[[ Extract provided, beginning ]]

Tuesday, February 7, 2012

Living Life Ashamed

Someone important in my life lives with the feeling of shame every day of his life. It is the driving force of his existence. Shame denies him basic confidence in himself, and drives his belief that his life doesn't matter.

Last week he had to put his dog to sleep and this broke his heart. His dog was his closest companion. He had rescued the one year old dog from an abuser, but over the next twelve years the dog was healed because he was loved and cared for.

So when it was time to put him down, he called me crying. I took off work to be with him when he said goodbye to his friend. And this man, so driven by shame, could not believe that anyone would use their vacation time to be with him on such a day. This is someone I've loved with all my heart for fifteen years. He still can't believe anyone cares about him.

When the dog was gone and we left the veterinarian office, I realized that he had managed to heal the dog of something terrible, but I have never been able to heal the man of the lack of self esteem he lives with every day. Maybe it's because he has bipolar disorder. Maybe it's because he's complex. But it's not because he's unworthy of love.

"We can judge the heart of man by his treatment of animals." Kant said it well.

When you think you don't matter

After writing my last post I remembered someone I needed to thank. George Blooston. He was the finance editor of AARP magazine some years back (and my facebook friend) and he put out a call to talk to anyone buried in debt. I answered the call.

I fit the bill and someone interviewed me, wrote it up, all that. But George followed up. "Fax me everything" "show me your debt, your interest rates, everything." I did.

He called me. We talked for two hours. "You'll never get out of debt- not in your lifetime because you won't give up your credit cards."

This was the hard fact I needed to hear and believe. It had to sink in. When it did I got rid of all my credit cards, and as I said before....I'm only a couple of months away from being debt free. I no longer use credit cards and live within my means, on a budget.

George Blooston actually changed my life. I went to Facebook to thank him and found his obituary. I was devastated.

[[ Extract provided, end ]]

-- Check your understanding --
**A)** Answer these questions from the blog post, one line each:
(i) For how many years after the rescue was the dog loved and cared for?
(ii) What position did George Blooston hold at AARP magazine?
(iii) How long did the phone call with George last?
**B)** State whether each statement agrees with the blog post, answering yes or no and quoting the words that decide it.
(i) The writer has loved the man for fifteen years.
(ii) The writer still uses credit cards.
(iii) The writer found George Blooston's obituary on Facebook.
**C)** Retype the part of the blog post that opens with the words containing "Tuesday, February 7, 2012" and closes with "and cared for.".

[[ Supplied material, beginning ]]

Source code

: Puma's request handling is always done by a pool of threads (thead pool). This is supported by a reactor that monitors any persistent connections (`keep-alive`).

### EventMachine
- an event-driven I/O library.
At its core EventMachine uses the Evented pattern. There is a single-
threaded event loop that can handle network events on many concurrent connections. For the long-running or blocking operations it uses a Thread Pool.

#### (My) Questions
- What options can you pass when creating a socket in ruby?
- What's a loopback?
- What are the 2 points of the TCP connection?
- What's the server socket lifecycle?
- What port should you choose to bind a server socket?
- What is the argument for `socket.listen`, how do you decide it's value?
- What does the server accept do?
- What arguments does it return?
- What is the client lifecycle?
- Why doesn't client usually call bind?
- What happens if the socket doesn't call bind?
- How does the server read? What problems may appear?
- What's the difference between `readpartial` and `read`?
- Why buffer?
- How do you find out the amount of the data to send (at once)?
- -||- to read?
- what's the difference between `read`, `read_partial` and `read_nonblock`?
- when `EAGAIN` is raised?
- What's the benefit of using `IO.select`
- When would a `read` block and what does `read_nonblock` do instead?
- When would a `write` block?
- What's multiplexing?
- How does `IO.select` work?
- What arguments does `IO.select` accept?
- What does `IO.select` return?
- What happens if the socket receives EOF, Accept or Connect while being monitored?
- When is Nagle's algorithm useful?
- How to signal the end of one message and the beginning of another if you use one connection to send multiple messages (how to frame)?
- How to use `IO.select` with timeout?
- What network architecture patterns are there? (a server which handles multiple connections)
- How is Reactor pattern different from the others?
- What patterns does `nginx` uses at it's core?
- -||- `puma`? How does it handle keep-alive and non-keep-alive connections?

[[ Supplied material, end ]]
[[ Supplied material, beginning ]]

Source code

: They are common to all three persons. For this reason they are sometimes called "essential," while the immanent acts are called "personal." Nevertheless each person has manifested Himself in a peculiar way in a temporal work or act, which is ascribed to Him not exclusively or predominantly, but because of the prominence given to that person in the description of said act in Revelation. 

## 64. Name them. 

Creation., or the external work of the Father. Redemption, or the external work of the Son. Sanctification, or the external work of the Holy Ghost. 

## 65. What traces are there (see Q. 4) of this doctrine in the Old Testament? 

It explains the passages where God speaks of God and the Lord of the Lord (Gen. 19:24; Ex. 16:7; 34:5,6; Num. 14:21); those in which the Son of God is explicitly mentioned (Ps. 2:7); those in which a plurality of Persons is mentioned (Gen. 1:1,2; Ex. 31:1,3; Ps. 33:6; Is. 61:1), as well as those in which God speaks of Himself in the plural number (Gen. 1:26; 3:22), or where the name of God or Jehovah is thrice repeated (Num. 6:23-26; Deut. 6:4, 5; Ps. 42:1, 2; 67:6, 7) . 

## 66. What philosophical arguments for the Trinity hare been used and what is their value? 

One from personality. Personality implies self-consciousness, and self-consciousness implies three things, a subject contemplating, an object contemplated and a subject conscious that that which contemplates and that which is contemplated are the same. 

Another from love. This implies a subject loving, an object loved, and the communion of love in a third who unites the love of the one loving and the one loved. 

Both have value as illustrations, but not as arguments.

[[ Supplied material, end ]]

-- Results --
**A)**
(i) Twelve years
(ii) Finance editor
(iii) Two hours

**B)**
(i) Yes: "This is someone I've loved with all my heart for fifteen years."
(ii) No: "I no longer use credit cards and live within my means, on a budget."
(iii) Yes: "I went to Facebook to thank him and found his obituary."

**C)**
Tuesday, February 7, 2012

Living Life Ashamed

Someone important in my life lives with the feeling of shame every day of his life. It is the driving force of his existence. Shame denies him basic confidence in himself, and drives his belief that his life doesn't matter.

Last week he had to put his dog to sleep and this broke his heart. His dog was his closest companion. He had rescued the one year old dog from an abuser, but over the next twelve years the dog was healed because he was loved and cared for.